:: Extract provided

Music in the Early Jesuit Colleges and Sodalities
"Jesuita non cantat" (Jesuits do not sing) was almost axiomatic among Catholic clerics. The original Constitutions of the Jesuit Order contained legislation which restricted the musical activity of its members, such as singing the divine office in choir. Personally Ignatius liked music, but he felt that the needs of the church should not allow Jesuits the luxury of meeting daily to chant the divine office together. Their colleges were a different story. Through the efforts of Jesuit and non-Jesuit faculty their schools greatly impacted the history and development of music.
Music was taught in the Jesuit schools from the beginning, especially in Jesuit theater, so that by the end of the sixteenth century there had developed a noteworthy musical life in some of the Jesuit colleges. In his book Jesuits and Music Thomas Culley, S.J. reports that music was quite important at many Jesuit colleges. In spite of the fact that music was cultivated very early by the Jesuits, Culley comments: "It is a pity that so much musical activity has thus far interested so few historians of music." He then quotes the historian Heinrich Hüschen's Jesuiten, offering a partial listing of the places where the cultivation of music became quite important:
the Collegium Germanicum in Rome (founded in 1552)
the Collegium Gregorianum in Munich (founded in 1572)
the Collegium Ferdinandeum in Graz (founded in 1574)
the colleges in Vienna, Prague, Cologne, Mainz, Augsburg
Thomas Culley, S.J. has written about this phenomenon in his book Jesuits and Music and among his sources for the history of the German College he mentions a history of the school by Wilhelm Fusban, S.J. It contains two early diaries concerning the musical tradition at the College church, San Apollinare, the expenditures of the college itself and a manuscript preserved in the Vatican Library which contains a great deal of biographical information about musicians connected with the College.
Jesuit Sodalities offered another occasion for musical development. These congregations of non-Jesuits were societies formed out of devotion to the Virgin Mary, and periodically the members made Ignatius' Spiritual Exercises and engaged in vigorous apostolic works. Jesuits fostered these congregations not only among students in their schools but also among the adult laity. The musical significance of these sodalities was evident in their frequent meetings where all types of liturgical and non-liturgical music were performed: music for the performance of spiritual plays, for songs in the vernacular language and for accompanying meditations. Quoting Max Wittwer, Culley comments on the role of the Sodality in the development of music for popular consumption.

::::

» Job 1
Please transcribe the nature dataset records below line for line, leaving the pictures out of your answer.

:: Source records

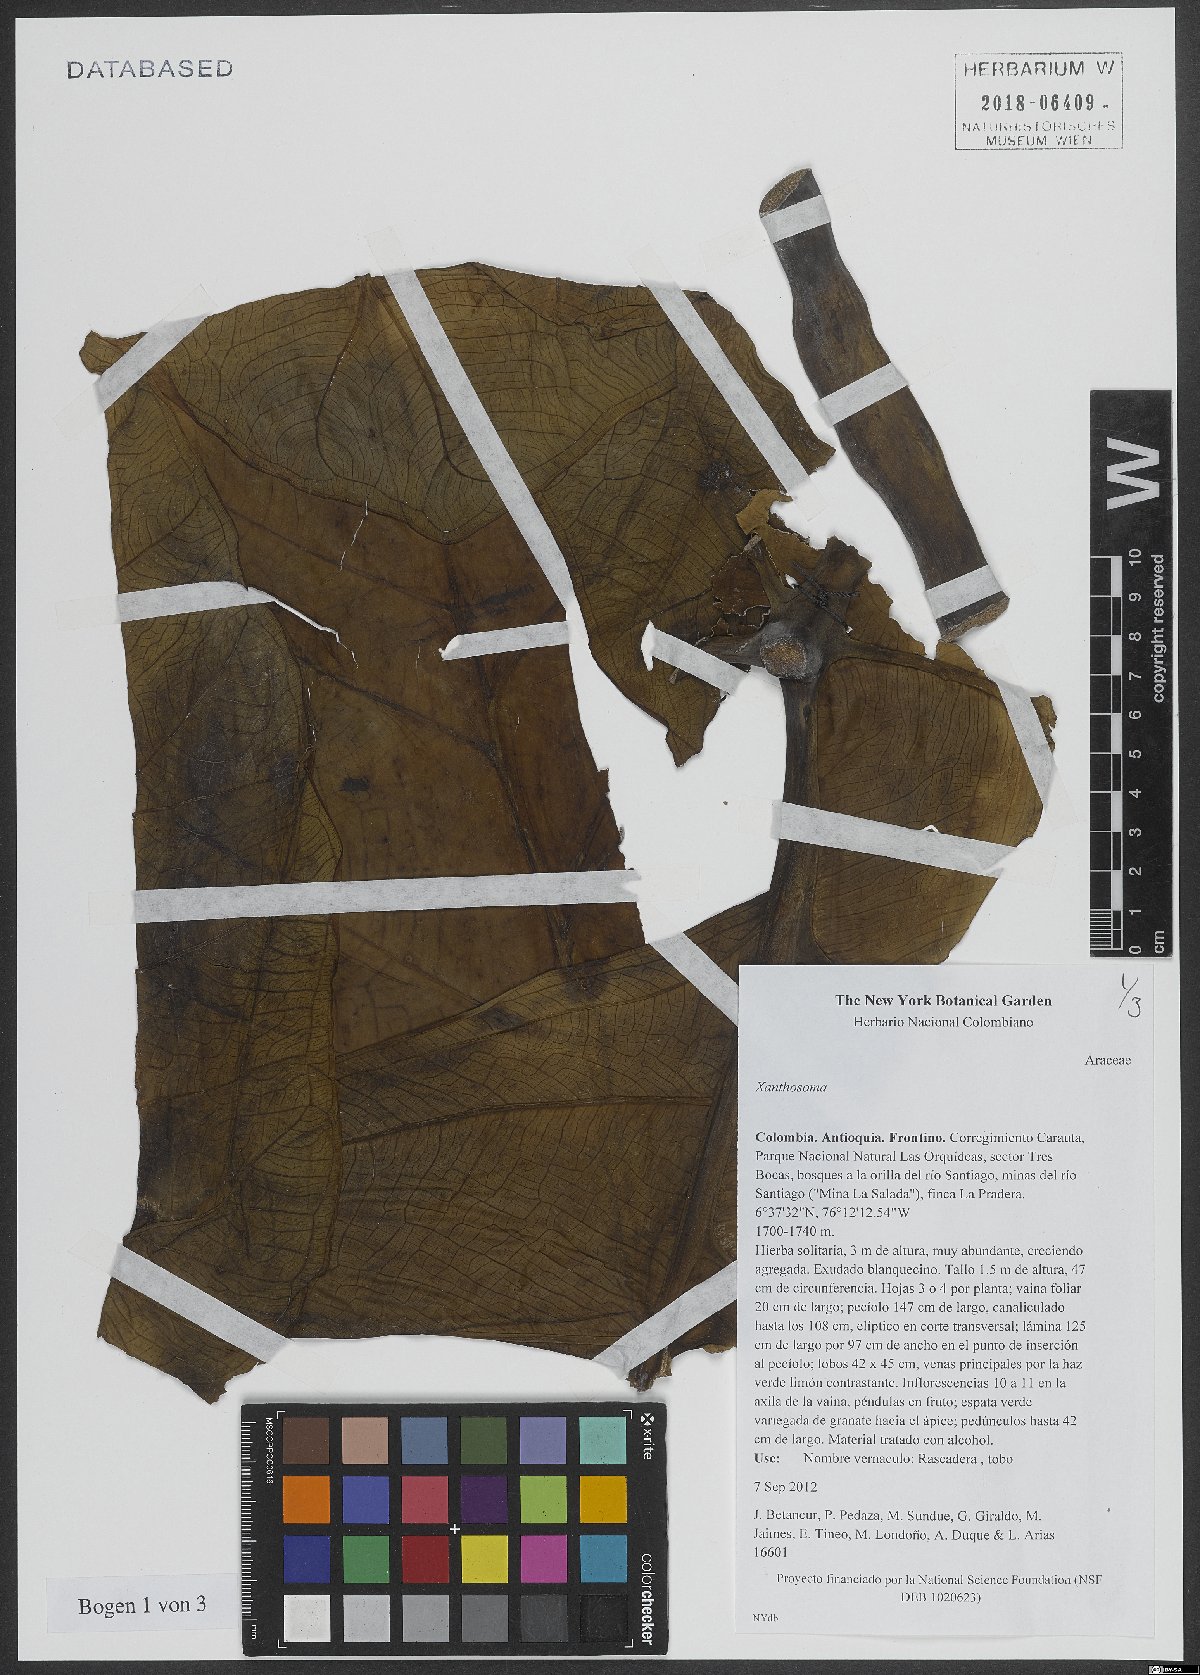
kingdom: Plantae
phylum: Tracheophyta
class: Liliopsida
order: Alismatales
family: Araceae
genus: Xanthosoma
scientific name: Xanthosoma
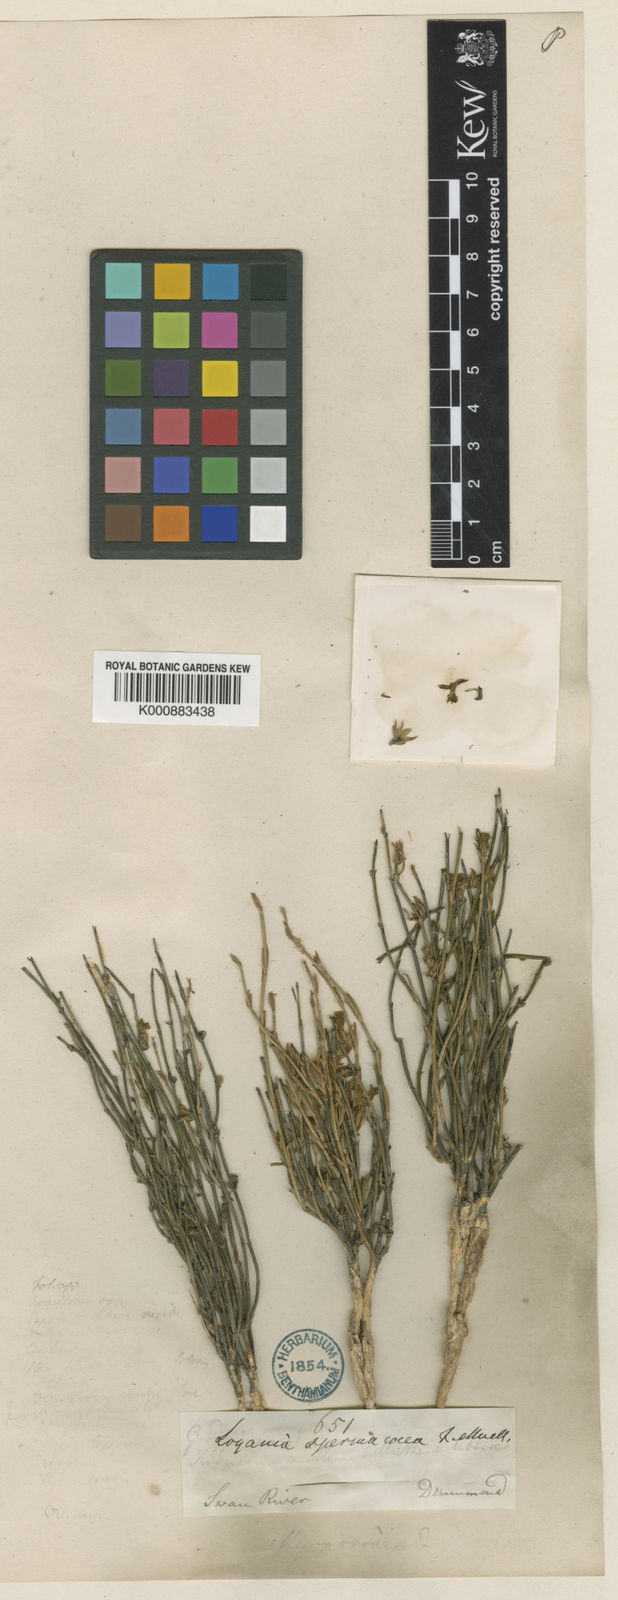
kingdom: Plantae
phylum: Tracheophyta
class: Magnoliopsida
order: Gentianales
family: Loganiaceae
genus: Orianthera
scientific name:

::::

» Job 2
Reproduce word for word the passage of the text on music in the early Jesuit colleges from "the colleges in" to "with the College.".

» Right answer 1
kingdom: Plantae
phylum: Tracheophyta
class: Liliopsida
order: Alismatales
family: Araceae
genus: Xanthosoma
scientific name: Xanthosoma
kingdom: Plantae
phylum: Tracheophyta
class: Magnoliopsida
order: Gentianales
family: Loganiaceae
genus: Orianthera
scientific name:

» Right answer 2
the colleges in Vienna, Prague, Cologne, Mainz, Augsburg
Thomas Culley, S.J. has written about this phenomenon in his book Jesuits and Music and among his sources for the history of the German College he mentions a history of the school by Wilhelm Fusban, S.J. It contains two early diaries concerning the musical tradition at the College church, San Apollinare, the expenditures of the college itself and a manuscript preserved in the Vatican Library which contains a great deal of biographical information about musicians connected with the College.